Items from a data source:
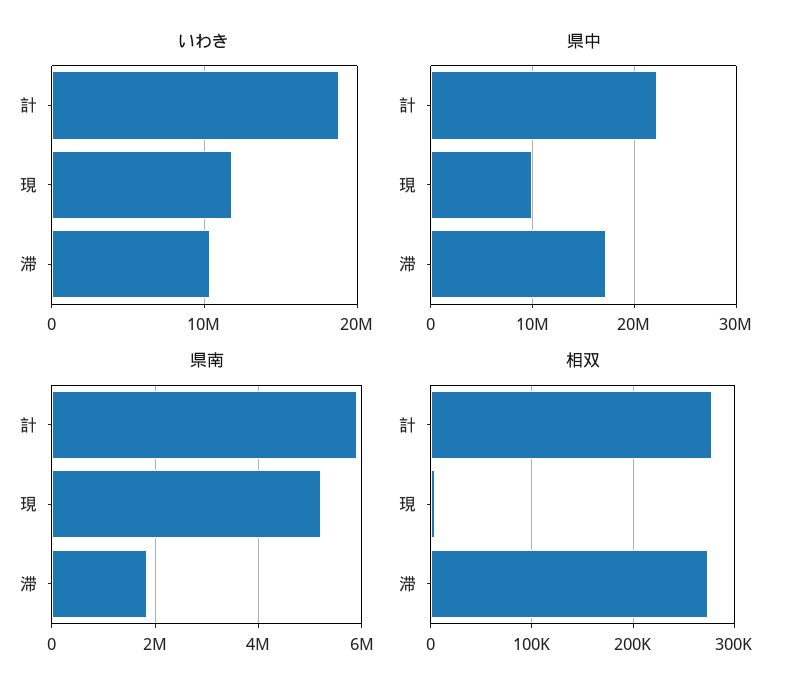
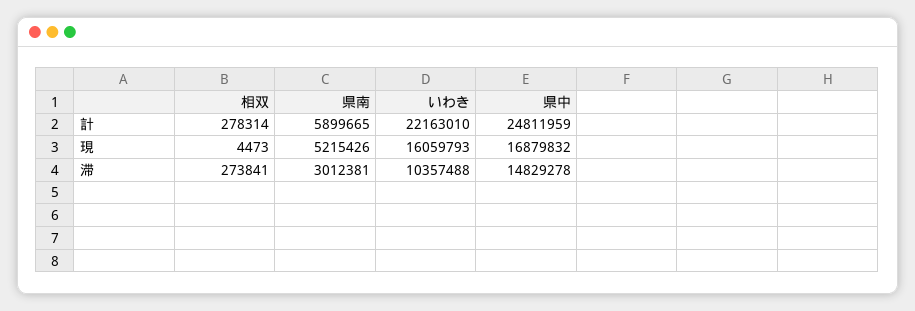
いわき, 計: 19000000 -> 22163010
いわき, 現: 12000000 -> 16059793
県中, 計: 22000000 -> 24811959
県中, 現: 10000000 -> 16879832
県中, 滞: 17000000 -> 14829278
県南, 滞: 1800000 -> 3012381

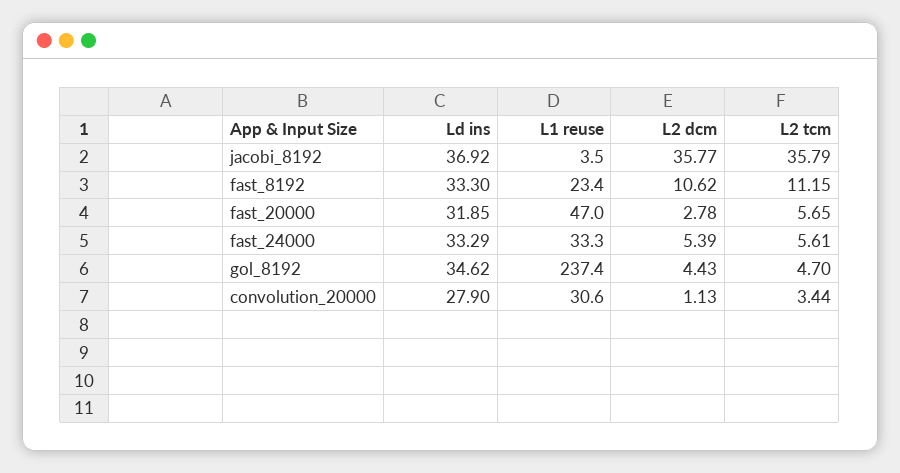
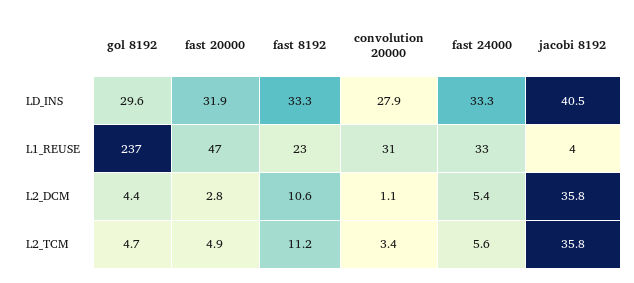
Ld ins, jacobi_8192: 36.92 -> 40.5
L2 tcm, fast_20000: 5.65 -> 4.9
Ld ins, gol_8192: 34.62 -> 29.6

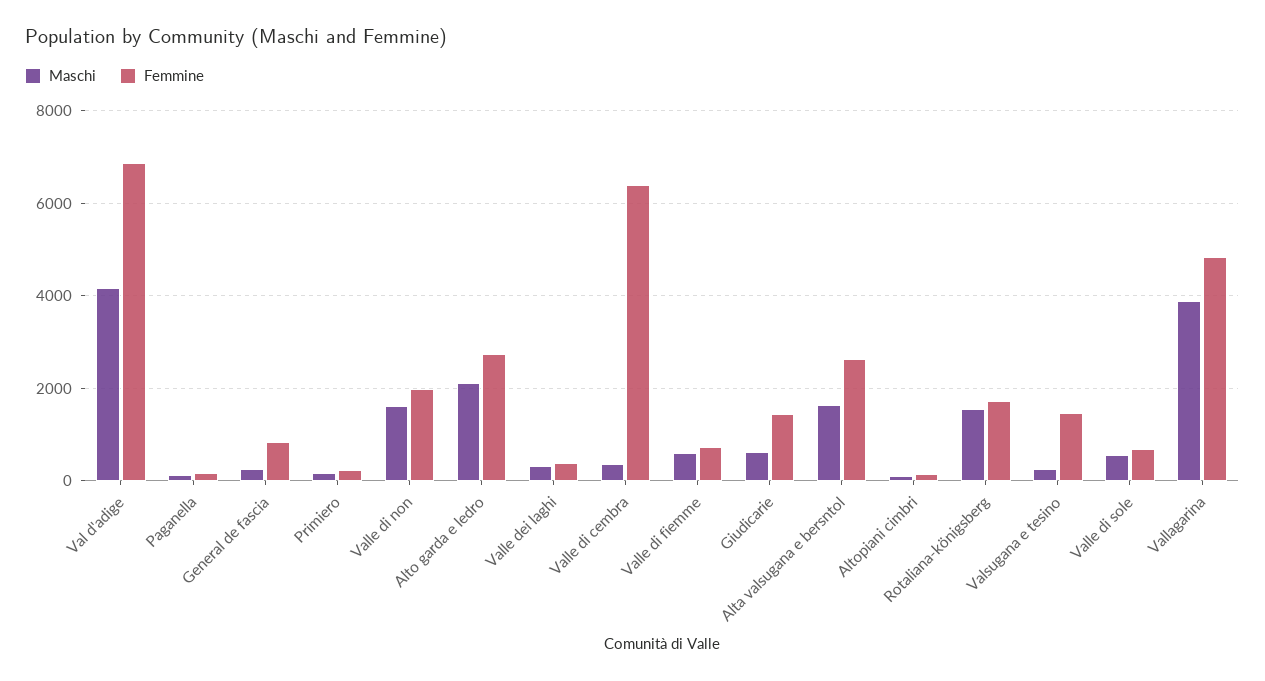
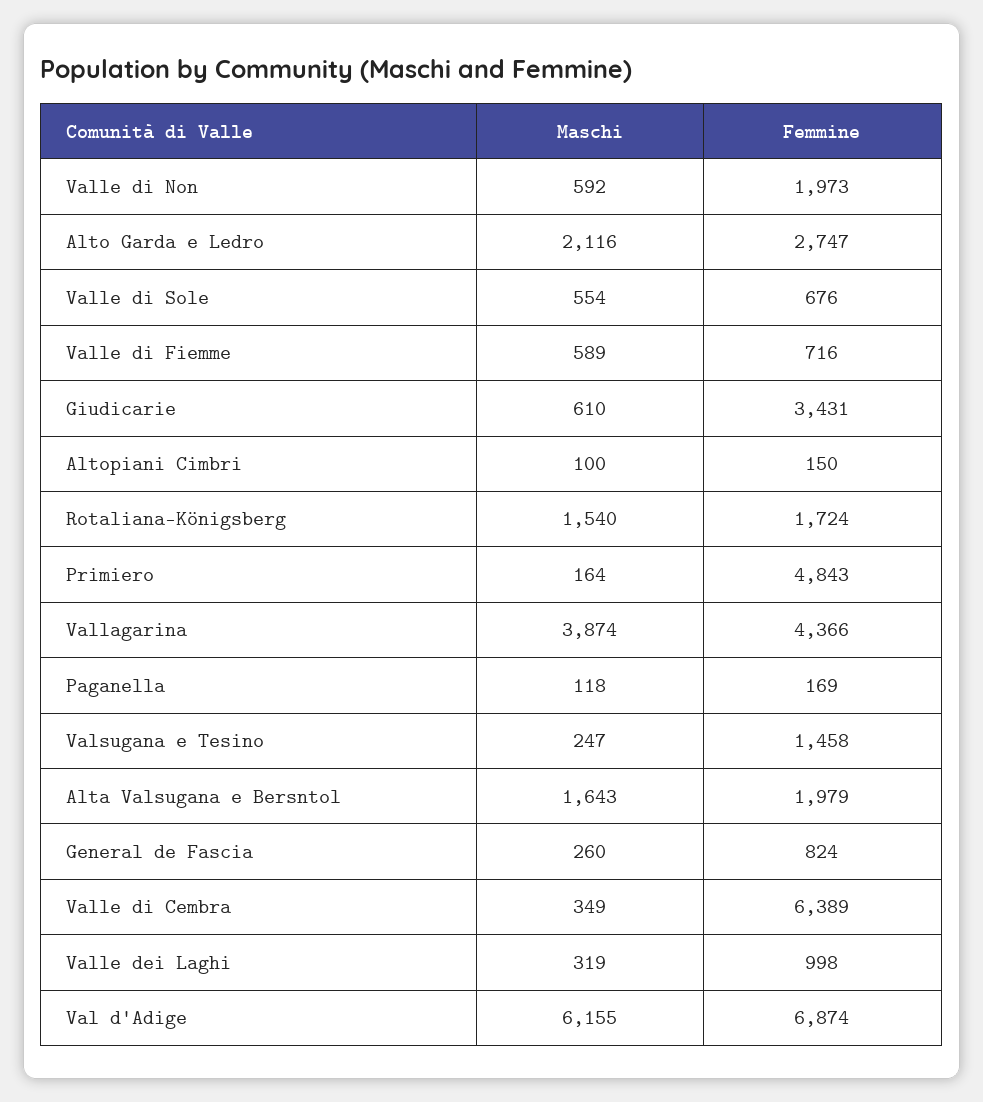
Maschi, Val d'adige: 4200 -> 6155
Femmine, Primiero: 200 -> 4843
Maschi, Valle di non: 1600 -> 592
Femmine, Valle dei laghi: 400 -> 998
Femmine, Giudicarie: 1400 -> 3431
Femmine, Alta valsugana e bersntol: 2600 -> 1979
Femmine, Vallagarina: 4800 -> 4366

* _EXERCISE GOAL_: Give the lines from the one containing "Maschi, Val d'adige: 4200 -> 6155" through the end of the entries again, exactly as written and with no other lines.

* _TASK RESULT_:
Maschi, Val d'adige: 4200 -> 6155
Femmine, Primiero: 200 -> 4843
Maschi, Valle di non: 1600 -> 592
Femmine, Valle dei laghi: 400 -> 998
Femmine, Giudicarie: 1400 -> 3431
Femmine, Alta valsugana e bersntol: 2600 -> 1979
Femmine, Vallagarina: 4800 -> 4366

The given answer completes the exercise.